REQUIRED WORK — Only the text of the records belongs in the answer, copied exactly, with every picture omitted.

THE DATA —
□ □ □ □ □ □ □

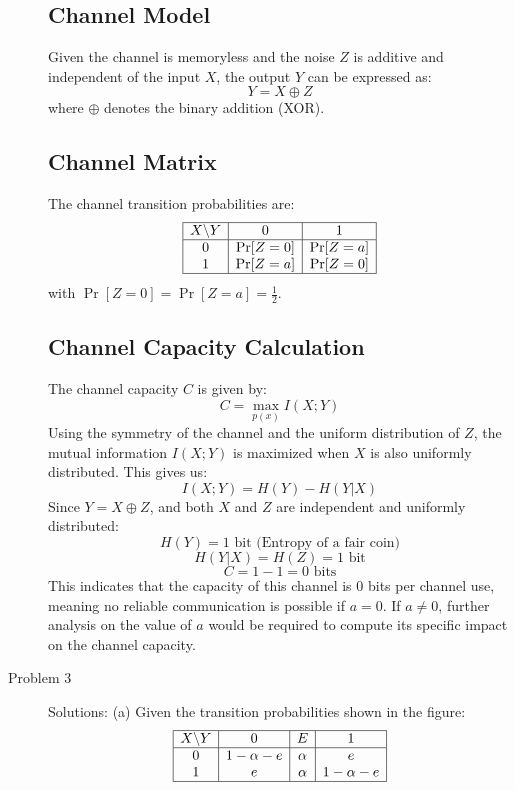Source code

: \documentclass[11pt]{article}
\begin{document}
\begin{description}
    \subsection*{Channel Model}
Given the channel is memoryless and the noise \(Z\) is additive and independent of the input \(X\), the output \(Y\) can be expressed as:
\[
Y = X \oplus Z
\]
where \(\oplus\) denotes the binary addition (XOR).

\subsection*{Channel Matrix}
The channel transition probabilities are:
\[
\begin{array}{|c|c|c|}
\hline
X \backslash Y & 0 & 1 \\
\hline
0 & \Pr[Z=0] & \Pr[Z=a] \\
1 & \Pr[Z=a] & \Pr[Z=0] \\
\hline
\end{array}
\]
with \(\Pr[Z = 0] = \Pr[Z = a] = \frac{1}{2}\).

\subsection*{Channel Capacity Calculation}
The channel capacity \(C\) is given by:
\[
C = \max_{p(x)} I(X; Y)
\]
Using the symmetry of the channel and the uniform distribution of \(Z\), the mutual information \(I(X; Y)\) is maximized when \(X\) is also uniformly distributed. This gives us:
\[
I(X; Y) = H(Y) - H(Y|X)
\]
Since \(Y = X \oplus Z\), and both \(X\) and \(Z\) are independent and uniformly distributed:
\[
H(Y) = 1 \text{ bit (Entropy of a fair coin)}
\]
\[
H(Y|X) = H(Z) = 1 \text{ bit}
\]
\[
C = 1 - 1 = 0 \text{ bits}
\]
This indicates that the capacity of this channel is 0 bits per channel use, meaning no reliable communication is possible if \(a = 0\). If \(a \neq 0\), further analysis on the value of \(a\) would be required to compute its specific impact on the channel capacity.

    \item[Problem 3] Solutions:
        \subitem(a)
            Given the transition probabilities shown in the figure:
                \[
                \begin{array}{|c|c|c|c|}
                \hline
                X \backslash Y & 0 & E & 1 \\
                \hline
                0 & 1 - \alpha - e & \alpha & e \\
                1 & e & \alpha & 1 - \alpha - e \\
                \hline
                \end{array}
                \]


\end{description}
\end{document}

□ □ □ □ □ □ □

OUTPUT BELOW —
Source code

: \documentclass[11pt]{article}
\begin{document}
\begin{description}
    \subsection*{Channel Model}
Given the channel is memoryless and the noise \(Z\) is additive and independent of the input \(X\), the output \(Y\) can be expressed as:
\[
Y = X \oplus Z
\]
where \(\oplus\) denotes the binary addition (XOR).

\subsection*{Channel Matrix}
The channel transition probabilities are:
\[
\begin{array}{|c|c|c|}
\hline
X \backslash Y & 0 & 1 \\
\hline
0 & \Pr[Z=0] & \Pr[Z=a] \\
1 & \Pr[Z=a] & \Pr[Z=0] \\
\hline
\end{array}
\]
with \(\Pr[Z = 0] = \Pr[Z = a] = \frac{1}{2}\).

\subsection*{Channel Capacity Calculation}
The channel capacity \(C\) is given by:
\[
C = \max_{p(x)} I(X; Y)
\]
Using the symmetry of the channel and the uniform distribution of \(Z\), the mutual information \(I(X; Y)\) is maximized when \(X\) is also uniformly distributed. This gives us:
\[
I(X; Y) = H(Y) - H(Y|X)
\]
Since \(Y = X \oplus Z\), and both \(X\) and \(Z\) are independent and uniformly distributed:
\[
H(Y) = 1 \text{ bit (Entropy of a fair coin)}
\]
\[
H(Y|X) = H(Z) = 1 \text{ bit}
\]
\[
C = 1 - 1 = 0 \text{ bits}
\]
This indicates that the capacity of this channel is 0 bits per channel use, meaning no reliable communication is possible if \(a = 0\). If \(a \neq 0\), further analysis on the value of \(a\) would be required to compute its specific impact on the channel capacity.

    \item[Problem 3] Solutions:
        \subitem(a)
            Given the transition probabilities shown in the figure:
                \[
                \begin{array}{|c|c|c|c|}
                \hline
                X \backslash Y & 0 & E & 1 \\
                \hline
                0 & 1 - \alpha - e & \alpha & e \\
                1 & e & \alpha & 1 - \alpha - e \\
                \hline
                \end{array}
                \]


\end{description}
\end{document}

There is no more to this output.